-- ASSIGNED TASK --
Rewrite every line of the items below as a numbered list. Skip blank lines and leave the pictures out.

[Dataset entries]

........

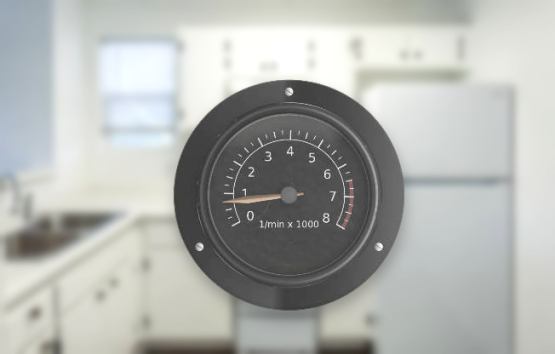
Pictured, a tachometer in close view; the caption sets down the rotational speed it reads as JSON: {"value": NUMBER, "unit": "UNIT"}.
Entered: {"value": 750, "unit": "rpm"}
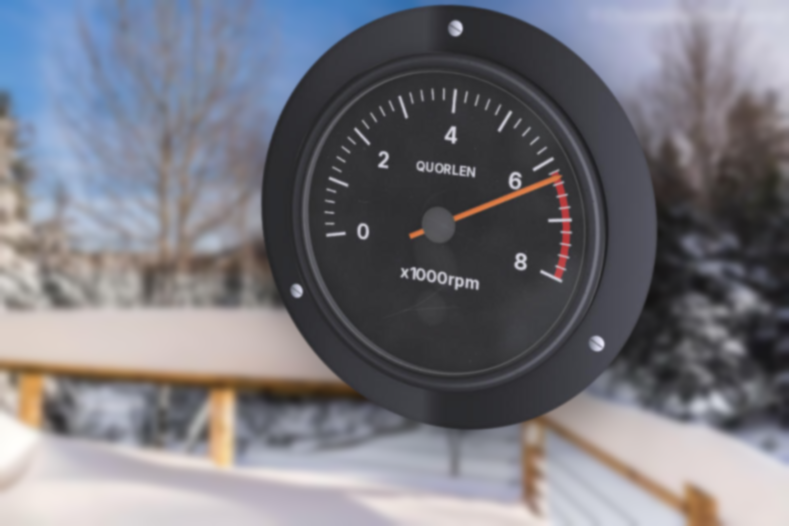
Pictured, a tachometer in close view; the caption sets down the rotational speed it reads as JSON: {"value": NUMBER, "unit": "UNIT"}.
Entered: {"value": 6300, "unit": "rpm"}
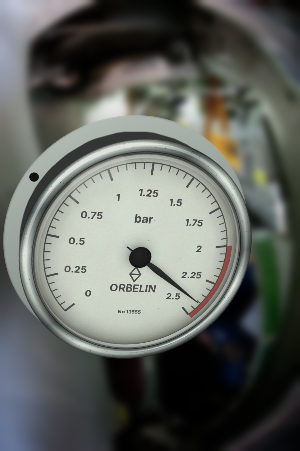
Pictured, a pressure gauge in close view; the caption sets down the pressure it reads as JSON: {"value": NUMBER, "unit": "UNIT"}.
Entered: {"value": 2.4, "unit": "bar"}
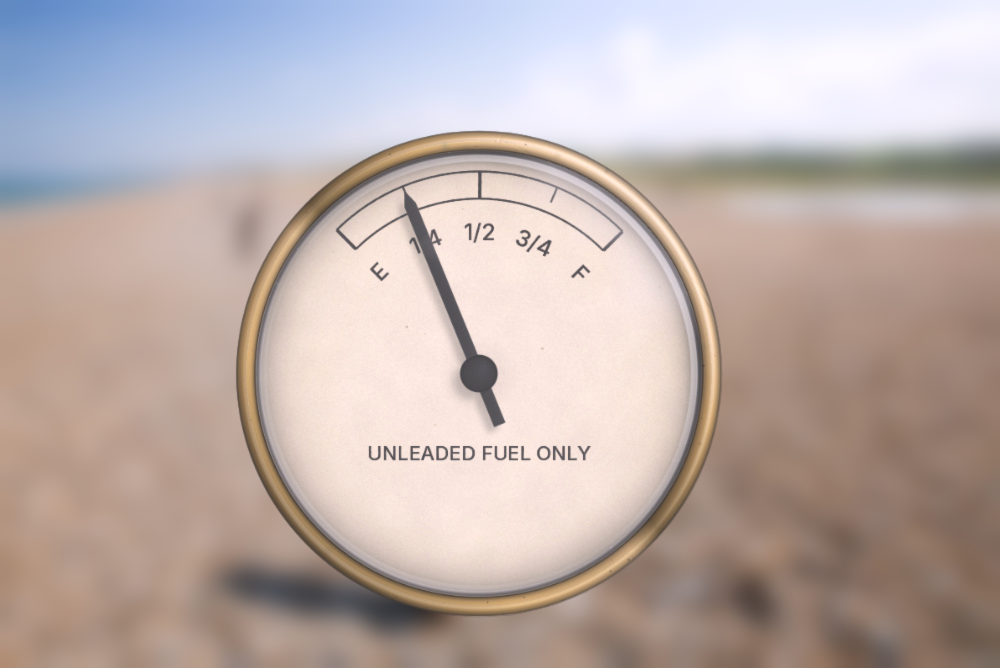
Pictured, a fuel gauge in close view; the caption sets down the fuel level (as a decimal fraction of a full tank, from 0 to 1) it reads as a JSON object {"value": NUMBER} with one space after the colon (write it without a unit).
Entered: {"value": 0.25}
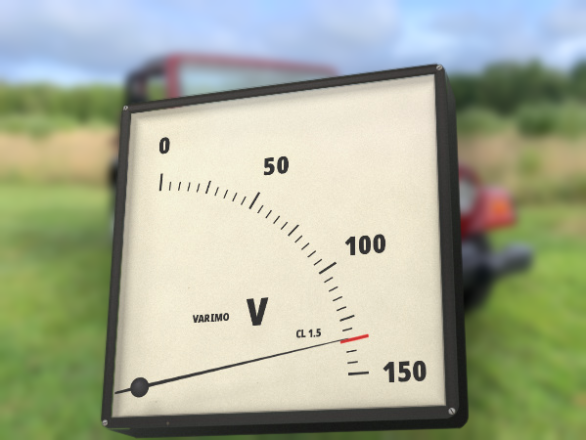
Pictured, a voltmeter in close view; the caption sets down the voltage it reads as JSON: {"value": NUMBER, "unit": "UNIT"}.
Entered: {"value": 135, "unit": "V"}
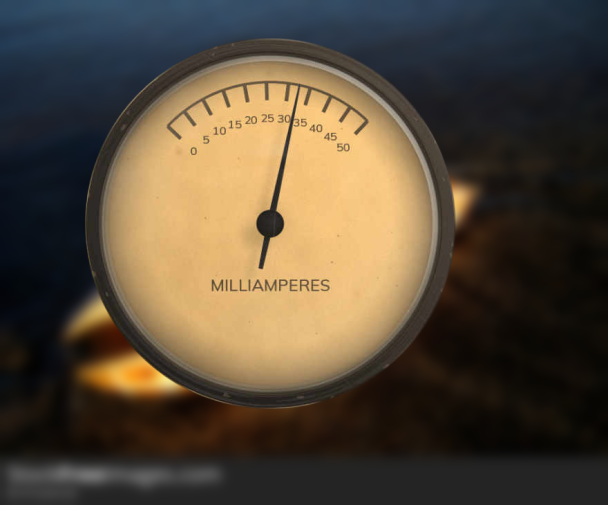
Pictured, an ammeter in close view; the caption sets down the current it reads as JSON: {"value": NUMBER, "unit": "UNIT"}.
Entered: {"value": 32.5, "unit": "mA"}
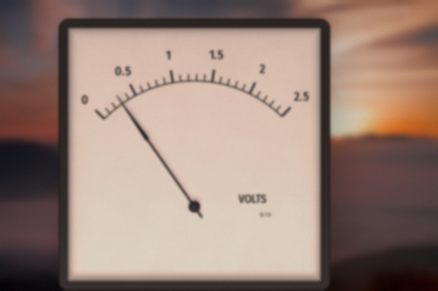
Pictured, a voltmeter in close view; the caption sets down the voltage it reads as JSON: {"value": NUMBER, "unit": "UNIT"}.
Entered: {"value": 0.3, "unit": "V"}
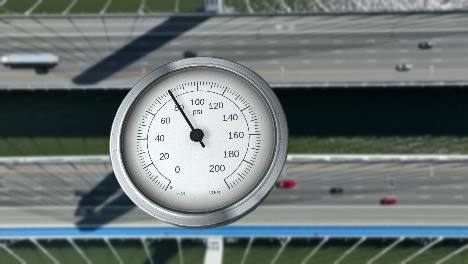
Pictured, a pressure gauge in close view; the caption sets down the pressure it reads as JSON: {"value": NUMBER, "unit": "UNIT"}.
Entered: {"value": 80, "unit": "psi"}
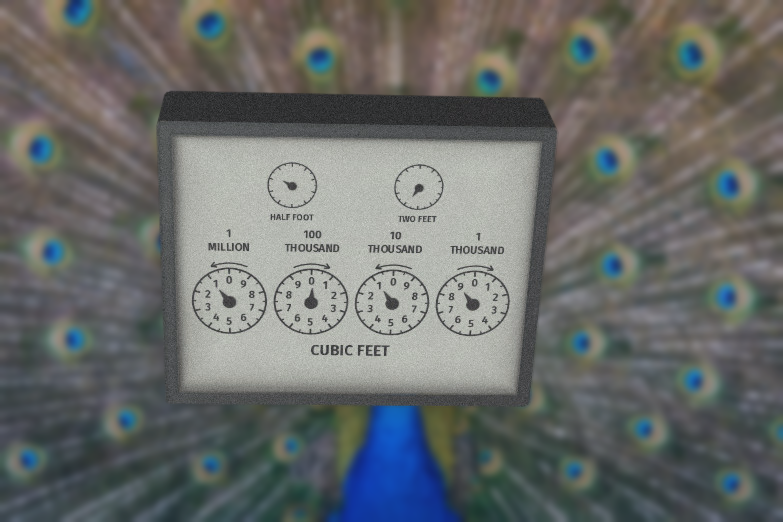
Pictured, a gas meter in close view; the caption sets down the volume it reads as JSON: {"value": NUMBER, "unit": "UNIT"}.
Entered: {"value": 100900, "unit": "ft³"}
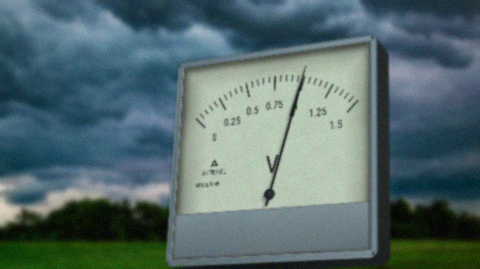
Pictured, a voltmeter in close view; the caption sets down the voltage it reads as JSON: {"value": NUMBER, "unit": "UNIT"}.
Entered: {"value": 1, "unit": "V"}
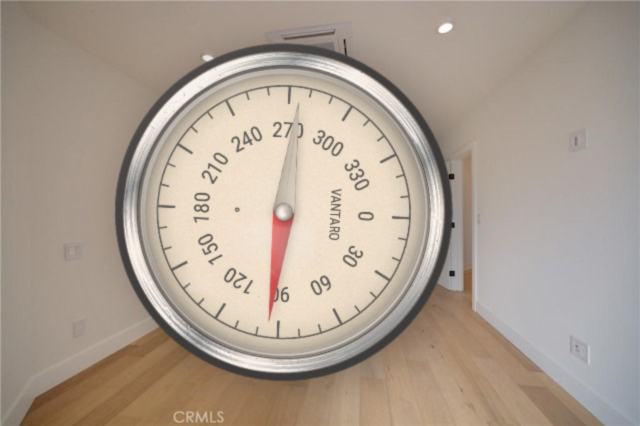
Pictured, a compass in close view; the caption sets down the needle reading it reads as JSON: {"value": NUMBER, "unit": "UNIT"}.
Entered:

........

-- SOLUTION TO THIS PROBLEM --
1. Pictured, a tachometer in close view; the caption sets down the rotational speed it reads as JSON: {"value": NUMBER, "unit": "UNIT"}.
2. Entered: {"value": 750, "unit": "rpm"}
3. Pictured, a tachometer in close view; the caption sets down the rotational speed it reads as JSON: {"value": NUMBER, "unit": "UNIT"}.
4. Entered: {"value": 6300, "unit": "rpm"}
5. Pictured, a pressure gauge in close view; the caption sets down the pressure it reads as JSON: {"value": NUMBER, "unit": "UNIT"}.
6. Entered: {"value": 2.4, "unit": "bar"}
7. Pictured, a fuel gauge in close view; the caption sets down the fuel level (as a decimal fraction of a full tank, from 0 to 1) it reads as a JSON object {"value": NUMBER} with one space after the colon (write it without a unit).
8. Entered: {"value": 0.25}
9. Pictured, a voltmeter in close view; the caption sets down the voltage it reads as JSON: {"value": NUMBER, "unit": "UNIT"}.
10. Entered: {"value": 135, "unit": "V"}
11. Pictured, an ammeter in close view; the caption sets down the current it reads as JSON: {"value": NUMBER, "unit": "UNIT"}.
12. Entered: {"value": 32.5, "unit": "mA"}
13. Pictured, a voltmeter in close view; the caption sets down the voltage it reads as JSON: {"value": NUMBER, "unit": "UNIT"}.
14. Entered: {"value": 0.3, "unit": "V"}
15. Pictured, a pressure gauge in close view; the caption sets down the pressure it reads as JSON: {"value": NUMBER, "unit": "UNIT"}.
16. Entered: {"value": 80, "unit": "psi"}
17. Pictured, a gas meter in close view; the caption sets down the volume it reads as JSON: {"value": NUMBER, "unit": "UNIT"}.
18. Entered: {"value": 100900, "unit": "ft³"}
19. Pictured, a voltmeter in close view; the caption sets down the voltage it reads as JSON: {"value": NUMBER, "unit": "UNIT"}.
20. Entered: {"value": 1, "unit": "V"}
21. Pictured, a compass in close view; the caption sets down the needle reading it reads as JSON: {"value": NUMBER, "unit": "UNIT"}.
22. Entered:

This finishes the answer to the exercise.